Abortive Progress launch not to affect ISS operation

MOSCOW, August 24 (Itar-Tass) —— The abortive launch of a Progress transport ship on Wednesday, August 24, will not affect the operation of the International Space Station (ISS) and its crew, the Federal Space Agency (Roscosmos) said.

“The abortive launch of the Soyuz-U carrier rocket and the failure to put the Progress M-12M transport ship to the designated orbit will not influence support the life and work of the crews of the 28/29th expeditions to the ISS,” the agency said.

“Stocks of food, water and life support systems allow the crew to operate for a long time,” it said.

A source in rocket and space industry said earlier in the day that the ISS crew has sufficient supply of oxygen, food and other materials.

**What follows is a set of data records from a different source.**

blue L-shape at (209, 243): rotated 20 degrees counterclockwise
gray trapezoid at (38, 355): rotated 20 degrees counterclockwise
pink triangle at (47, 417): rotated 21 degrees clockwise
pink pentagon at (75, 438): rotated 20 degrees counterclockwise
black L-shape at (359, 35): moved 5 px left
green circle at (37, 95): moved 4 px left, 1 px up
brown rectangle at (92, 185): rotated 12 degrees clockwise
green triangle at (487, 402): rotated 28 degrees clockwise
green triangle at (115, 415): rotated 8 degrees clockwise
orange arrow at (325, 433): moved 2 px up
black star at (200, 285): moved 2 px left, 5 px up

It said that “after 350 seconds of the flight a drop in pressure in the fuel tanks was registered, after which contact with the spacecraft was lost.”

Roscosmos also confirmed that the Progress transport ship that blasted off from Baikonur, Kazakhstan, has failed to reach the target orbit.

“According to preliminary information, during the launch of a Soyuz-U carrier rocket with a Progress M-12M transport ship aboard on August 24, the engine malfunctioned in the third stage on the 325th second, which resulted in its emergency deactivation,” Roscosmos said.

“The transport ship Progress M-12M has not been put to the designated orbit,” it said.

The Soyuz-U carrier rocket with the Progress M-12M ship aboard was launched by Roscosmos crews at precisely the scheduled time – 17:00 Moscow time, the Mission Control Centre told Itar-Tass.

The transport ship will deliver more than 2,6 tonnes of supplies, including food, water, fuel, equipment, and presents, to the International Space Station (ISS) in two days.

It is scheduled to dock with the ISS at 18:38 Moscow time August 26.

Currently, there is a crew of six working aboard the ISS: Andrei Borisenko, Alexander Samokutyayev and Sergei Volkov of Russia, Ronald Garan and Michael Fossum of the NASA, and Satoshi Furukawa of Japan.

This is the fourth transport ship launch this year. The fifth one is scheduled for autumn.

Initially it was planned that after the end of U.S. space shuttle flights, Russia would send 4 manned and 6 transport ships to the ISS annually, but rocket and space industry specialists said the sixth transport ship might be launched to the ISS early next year.

“This year Russian ships, the European ATV, the Japanese HTV and the last shuttles brought all the necessary supplies to the station and there is no need to send one more transport ship at the end of the year,” the Mission Control Centre said.

However no postponement has been officially announced so far.